PAGE TEXT.
In Which Language Do I Remember You?

By Shruti Sonal

The year is 2012. The world is supposed to end in a few days. 

My classmates and I have read one too many conspiracy theories online, and have no idea why we are wasting time in school when humanity needs us. We could be out there building ships, rockets, or atleast paper boats to set us adrift in case of the ever-impending apocalypse. Yet, we sit quietly in a classroom, shaking our heads and chewing our fingernails. Today is the day we dread the most, the infamous parent teacher meeting. However, there’s someone in the room who dreads the day even more than me. 

It’s my mother. Draped in a pomegranate coloured cotton saree, she nervously clutches the ends of her pleats. Even in winter, tiny sweat beads appear on her forehead. Her eyes travel, scanning the other parents in the room.

TO DO.
1) Repeat the essay word for word, starting with "In Which Language" and going on through "in the room.".
2) Condense the essay's paragraph beginning "My classmates and I have read" into a shorter version that keeps its main facts.
3) Translate this sentence from the essay into Spanish: "Even in winter, tiny sweat beads appear on her forehead."
The entries that follow come from a separate source and are unrelated to the essay.

DATA EXTRACT.
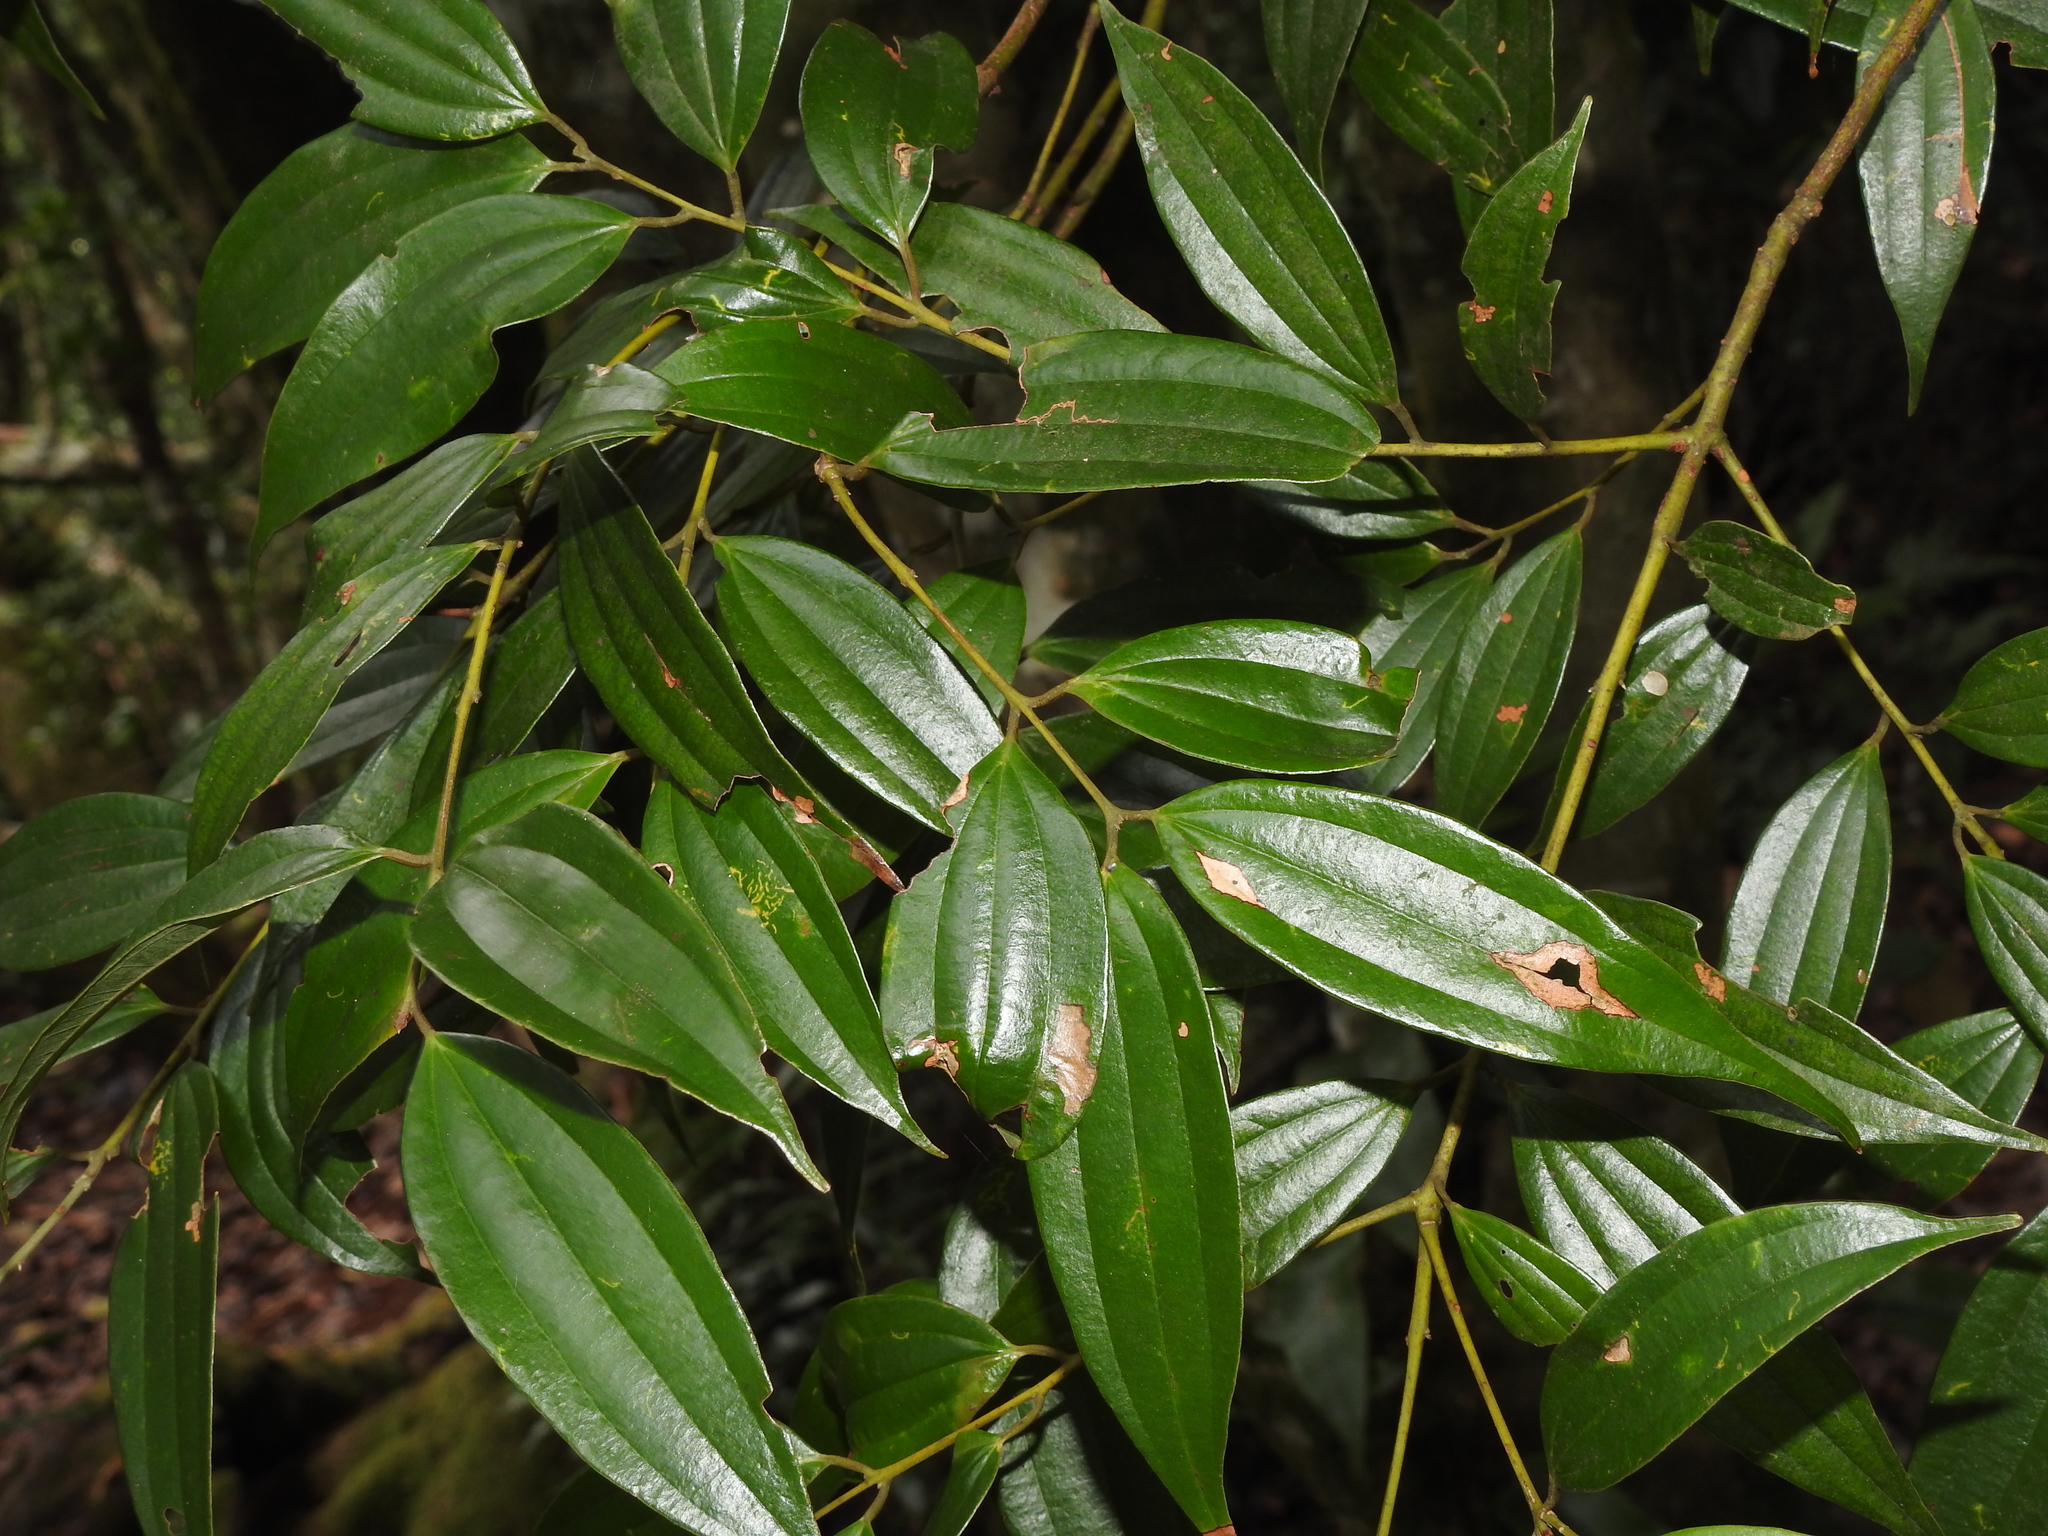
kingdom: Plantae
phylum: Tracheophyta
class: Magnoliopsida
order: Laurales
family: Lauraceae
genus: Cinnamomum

WRITTEN RESPONSES.
1)
In Which Language Do I Remember You?

By Shruti Sonal

The year is 2012. The world is supposed to end in a few days. 

My classmates and I have read one too many conspiracy theories online, and have no idea why we are wasting time in school when humanity needs us. We could be out there building ships, rockets, or atleast paper boats to set us adrift in case of the ever-impending apocalypse. Yet, we sit quietly in a classroom, shaking our heads and chewing our fingernails. Today is the day we dread the most, the infamous parent teacher meeting. However, there’s someone in the room who dreads the day even more than me. 

It’s my mother. Draped in a pomegranate coloured cotton saree, she nervously clutches the ends of her pleats. Even in winter, tiny sweat beads appear on her forehead. Her eyes travel, scanning the other parents in the room.

2) After reading too many online conspiracy theories, my classmates and I wonder why we are in school instead of building ships, rockets, or paper boats to survive the apocalypse. We sit quietly, shaking our heads and chewing our fingernails. It is the dreaded parent teacher meeting, and someone in the room dreads it even more than I do.

3) Incluso en invierno, aparecen pequeñas gotas de sudor en su frente.